Picard: Parsing Incrementally for Constrained Auto-Regressive Decoding from LLMs
This paper presents Picard, a method designed to enhance the constrained decoding capabilities of LLMs, specifically in the context of formal language outputs such as SQL. The primary challenge addressed is the tendency of pre-trained models to generate invalid SQL, which limits their usability in applications demanding high precision and adherence to formal specifications.
Methodology
Picard introduces an innovative approach by applying incremental parsing techniques to guide auto-regressive decoding. Unlike prior methods requiring custom vocabularies or architectures, Picard integrates seamlessly with existing LLM frameworks and can be activated during inference without necessitating changes in the model's pre-training or fine-tuning stages. This compatibility extends across models, including large transformers like T5.
The method operates by incrementally filtering out inadmissible tokens during decoding, thus ensuring the generated SQL adheres to syntactic and semantic constraints. Picard leverages monadic combinators for incremental parsing, allowing for multiple operation modes—including lexing and parsing with or without semantic guards. These modes progressively enhance the constraints enforced on the token predictions, thereby refining the validity of the generated queries.
Experimental Results
Empirical evaluations on the Spider and CoSQL datasets demonstrate the efficacy of Picard in improving the performance of fine-tuned T5 models. Particularly notable are the results with the T5-3B model, which achieves state-of-the-art performance on both datasets when augmented with Picard. For example, exact-set-match accuracy on the Spider test set reaches 71.9%, accompanied by execution accuracy of 75.1%.
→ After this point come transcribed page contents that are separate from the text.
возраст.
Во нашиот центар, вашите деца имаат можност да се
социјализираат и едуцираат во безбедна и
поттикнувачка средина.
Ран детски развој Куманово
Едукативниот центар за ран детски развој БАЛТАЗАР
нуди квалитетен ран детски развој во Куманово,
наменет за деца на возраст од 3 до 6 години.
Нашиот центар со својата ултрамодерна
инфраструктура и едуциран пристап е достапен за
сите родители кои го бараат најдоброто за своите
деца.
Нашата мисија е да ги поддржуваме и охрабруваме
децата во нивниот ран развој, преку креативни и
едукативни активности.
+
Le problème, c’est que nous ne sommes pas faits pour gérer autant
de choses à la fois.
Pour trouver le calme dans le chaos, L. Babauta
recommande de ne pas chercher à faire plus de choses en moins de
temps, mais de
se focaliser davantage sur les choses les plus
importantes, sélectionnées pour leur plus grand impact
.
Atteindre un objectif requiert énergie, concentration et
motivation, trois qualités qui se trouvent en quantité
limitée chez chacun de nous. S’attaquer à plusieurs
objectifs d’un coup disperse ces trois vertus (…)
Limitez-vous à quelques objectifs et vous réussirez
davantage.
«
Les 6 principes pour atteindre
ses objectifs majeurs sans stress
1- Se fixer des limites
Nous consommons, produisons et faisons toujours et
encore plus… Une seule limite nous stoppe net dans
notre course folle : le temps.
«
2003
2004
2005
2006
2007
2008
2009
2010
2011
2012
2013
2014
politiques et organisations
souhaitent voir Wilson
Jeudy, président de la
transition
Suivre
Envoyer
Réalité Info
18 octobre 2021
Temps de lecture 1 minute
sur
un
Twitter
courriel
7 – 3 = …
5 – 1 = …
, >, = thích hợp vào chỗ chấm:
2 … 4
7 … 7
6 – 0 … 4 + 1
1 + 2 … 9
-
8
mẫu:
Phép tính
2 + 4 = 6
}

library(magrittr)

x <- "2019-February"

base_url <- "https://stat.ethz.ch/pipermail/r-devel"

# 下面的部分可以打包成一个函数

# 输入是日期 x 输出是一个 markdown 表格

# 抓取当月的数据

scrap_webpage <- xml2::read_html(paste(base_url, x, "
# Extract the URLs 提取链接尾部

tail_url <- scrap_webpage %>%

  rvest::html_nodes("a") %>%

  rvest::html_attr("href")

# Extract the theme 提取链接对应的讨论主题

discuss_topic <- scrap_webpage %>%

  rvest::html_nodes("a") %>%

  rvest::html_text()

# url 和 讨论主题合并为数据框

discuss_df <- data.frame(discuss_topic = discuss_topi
Picard’s ability to significantly reduce invalid SQL generation is highlighted by the reduction in execution errors, notably from 12% in non-constrained setups to just 2% with Picard's implementation. This improvement is achieved without the need for excessively large beam sizes, contrasting favorably with other validity-filtering approaches which rely on beams of size 16 or more.
Implications and Future Work
The introduction of Picard underscores a pivotal advance in the domain of constrained decoding for natural LLMs, providing a robust solution for generating formal languages like SQL. The implications are substantial for enterprise applications where precision is paramount.
Future research could extend Picard’s capabilities with additional checks and constraints to further align generated queries with complex schema requirements. Moreover, exploring Picard’s applicability to domains beyond SQL could widen its utility in various formal language parsing tasks.
This work contributes significantly to the theory and practice of AI, showcasing a practical method for enhancing the reliability of LLMs in real-world applications while maintaining compatibility with existing model architectures and workflows.